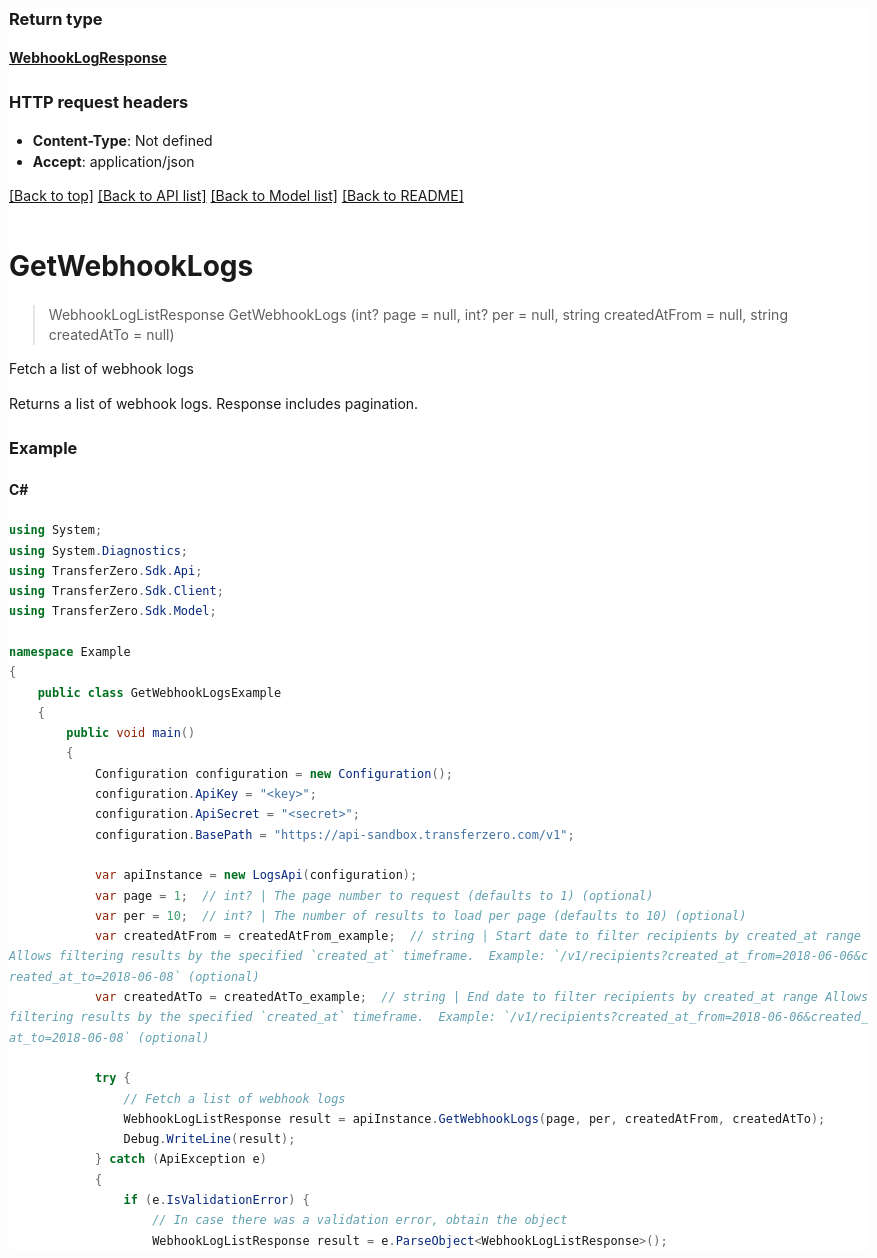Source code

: ### Return type

[**WebhookLogResponse**](WebhookLogResponse.md)

### HTTP request headers

 - **Content-Type**: Not defined
 - **Accept**: application/json

[[Back to top]](#) [[Back to API list]](../README.md#documentation-for-api-endpoints) [[Back to Model list]](../README.md#documentation-for-models) [[Back to README]](../README.md)

<a name="getwebhooklogs"></a>
# **GetWebhookLogs**
> WebhookLogListResponse GetWebhookLogs (int? page = null, int? per = null, string createdAtFrom = null, string createdAtTo = null)

Fetch a list of webhook logs

Returns a list of webhook logs. Response includes pagination.

### Example

#### C#

```csharp
using System;
using System.Diagnostics;
using TransferZero.Sdk.Api;
using TransferZero.Sdk.Client;
using TransferZero.Sdk.Model;

namespace Example
{
    public class GetWebhookLogsExample
    {
        public void main()
        {
            Configuration configuration = new Configuration();
            configuration.ApiKey = "<key>";
            configuration.ApiSecret = "<secret>";
            configuration.BasePath = "https://api-sandbox.transferzero.com/v1";

            var apiInstance = new LogsApi(configuration);
            var page = 1;  // int? | The page number to request (defaults to 1) (optional) 
            var per = 10;  // int? | The number of results to load per page (defaults to 10) (optional) 
            var createdAtFrom = createdAtFrom_example;  // string | Start date to filter recipients by created_at range Allows filtering results by the specified `created_at` timeframe.  Example: `/v1/recipients?created_at_from=2018-06-06&created_at_to=2018-06-08` (optional) 
            var createdAtTo = createdAtTo_example;  // string | End date to filter recipients by created_at range Allows filtering results by the specified `created_at` timeframe.  Example: `/v1/recipients?created_at_from=2018-06-06&created_at_to=2018-06-08` (optional) 

            try {
                // Fetch a list of webhook logs
                WebhookLogListResponse result = apiInstance.GetWebhookLogs(page, per, createdAtFrom, createdAtTo);
                Debug.WriteLine(result);
            } catch (ApiException e)
            {
                if (e.IsValidationError) {
                    // In case there was a validation error, obtain the object
                    WebhookLogListResponse result = e.ParseObject<WebhookLogListResponse>();
```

:: Problem to work on ::
Every line of the records above that contains the word "configuration" should be counted, and only the total given.

:: Answer to the exercise ::
5